If you want to try your hand at the art of artificial intelligence – ethics aside – you have no shortage of tools to choose from. From DALL-E OpenAI to Bing Image Creator to Stable Diffusion, you have access to AI graphics whether you want to pay or not. So it might not be that electrifying to hear about it other tech company is getting into the AI image generator game, but hey, this train isn’t slowing down anytime soon: Meta is the latest to do so.
How to operate the novel AI Meta image generator
The meta has triggered free AI image generator on Wednesday, after introducing AI image generation features on Messenger, Instagram and WhatsApp. When you launch Meta’s AI image generator website, you’re greeted by a series of AI images the company has created itself: a dog sitting in the ocean; astronaut cat (catstronaut, if you will); tiger in a stylish suit. The website includes a text box where you can describe the image you want Meta AI to generate, but if you want to see how the creation will be realized, you’ll need to log in to your Meta account. If you don’t have one (a Facebook account alone is not enough), Meta will be cheerful to facilitate you set one up. Whether you consider this service worth following Meta’s privacy practices is entirely up to you.
Once you’re in, the same offer applies as with any other image generator: enter prompt and press Generateand let the AI get to work. It’s pretty quick: Meta AI will spit out five different options in a matter of seconds. Maybe it’s even too quick: In my tests, the images created by the bot weren’t necessarily impressive. Most AI images have a sort of “uncanny valley” feel to them, but many of Meta’s creations look like bad photoshops.
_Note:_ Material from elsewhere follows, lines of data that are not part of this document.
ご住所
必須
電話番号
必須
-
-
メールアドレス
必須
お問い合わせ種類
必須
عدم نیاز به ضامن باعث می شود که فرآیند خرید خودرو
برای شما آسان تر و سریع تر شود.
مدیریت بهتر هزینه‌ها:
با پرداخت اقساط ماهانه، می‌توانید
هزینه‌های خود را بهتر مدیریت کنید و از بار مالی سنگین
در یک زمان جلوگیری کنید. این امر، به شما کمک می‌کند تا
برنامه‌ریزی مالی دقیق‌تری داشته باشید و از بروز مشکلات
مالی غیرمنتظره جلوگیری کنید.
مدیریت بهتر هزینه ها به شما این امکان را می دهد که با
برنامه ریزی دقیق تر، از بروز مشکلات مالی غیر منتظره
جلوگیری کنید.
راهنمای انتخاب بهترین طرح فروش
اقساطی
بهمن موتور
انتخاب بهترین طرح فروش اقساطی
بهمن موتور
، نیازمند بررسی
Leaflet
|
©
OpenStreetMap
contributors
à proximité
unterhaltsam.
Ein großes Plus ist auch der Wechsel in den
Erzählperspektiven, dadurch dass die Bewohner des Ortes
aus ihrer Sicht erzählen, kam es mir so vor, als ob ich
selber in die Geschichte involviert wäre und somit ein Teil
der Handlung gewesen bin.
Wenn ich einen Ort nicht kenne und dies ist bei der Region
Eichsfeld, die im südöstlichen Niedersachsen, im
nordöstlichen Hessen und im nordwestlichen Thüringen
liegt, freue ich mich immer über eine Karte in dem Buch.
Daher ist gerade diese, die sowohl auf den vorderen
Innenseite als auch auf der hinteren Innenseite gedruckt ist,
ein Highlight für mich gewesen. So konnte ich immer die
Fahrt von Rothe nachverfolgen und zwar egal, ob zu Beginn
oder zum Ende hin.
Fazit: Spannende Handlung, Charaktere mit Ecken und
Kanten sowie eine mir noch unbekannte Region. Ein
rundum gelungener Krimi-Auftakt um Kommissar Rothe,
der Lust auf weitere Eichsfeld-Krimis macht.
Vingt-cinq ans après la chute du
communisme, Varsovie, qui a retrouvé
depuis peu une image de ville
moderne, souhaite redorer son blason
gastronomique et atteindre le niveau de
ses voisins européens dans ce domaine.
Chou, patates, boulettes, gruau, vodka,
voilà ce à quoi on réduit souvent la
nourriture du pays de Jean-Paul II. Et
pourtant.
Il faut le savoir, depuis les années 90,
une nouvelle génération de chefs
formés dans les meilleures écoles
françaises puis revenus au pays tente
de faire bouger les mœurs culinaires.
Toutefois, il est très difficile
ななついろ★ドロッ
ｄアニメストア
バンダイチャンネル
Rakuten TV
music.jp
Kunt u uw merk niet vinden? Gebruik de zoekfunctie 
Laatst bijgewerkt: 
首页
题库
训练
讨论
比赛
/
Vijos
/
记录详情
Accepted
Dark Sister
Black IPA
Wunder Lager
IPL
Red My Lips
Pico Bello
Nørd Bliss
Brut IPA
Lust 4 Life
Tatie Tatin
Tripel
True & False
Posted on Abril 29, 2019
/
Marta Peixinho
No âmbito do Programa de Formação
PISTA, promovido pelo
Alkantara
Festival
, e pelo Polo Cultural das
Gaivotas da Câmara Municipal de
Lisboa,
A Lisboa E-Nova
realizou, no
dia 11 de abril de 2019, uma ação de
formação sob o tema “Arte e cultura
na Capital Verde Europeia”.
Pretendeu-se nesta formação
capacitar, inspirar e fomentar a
First, I tried asking Meta AI to generate an image of “drinking a Cherry Coke at a movie theater underwater.” While the first result did a good job of following the prompt, the second result really blew me away: It seems obvious that the bot took an image of a person drinking a soda from the side of the lid and crudely merged it with an image of a soda with a straw in a completely different place.
The straw is there, ma’am.
Source: Jake Peterson
It also has Really challenging with keyboards. All the laptops I ask him for look like they would melt in a fire, at least looking at the keys. Take a look at this photo of “stressed Christmas tree working in a cafe on a MacBook Pro.” To Meta’s credit, I appreciate the poorly decorated, stretched wires representing the weight of the tree, but look at that keyboard! No wonder this tree can’t do any work.
Source: Jake Peterson
“The penniless quality of these images in Photoshop may have something to do with the training set: The meta used public photos of Facebook and Instagram users train this artificial intelligence, up from 1.1 billion pictures according to some reports. If you have public photos on any of these accounts, there’s a good chance that the AI has learned to create “art” from them.
Meta at least places a watermark on these images in an attempt to explain that they were generated using artificial intelligence. Unfortunately, this watermark is clearly apparent and can be easily cropped or edited. AI images will only become more recognizable in the wild when companies start introducing unseen watermarks. Although many If basic to recognize because they are there garbage.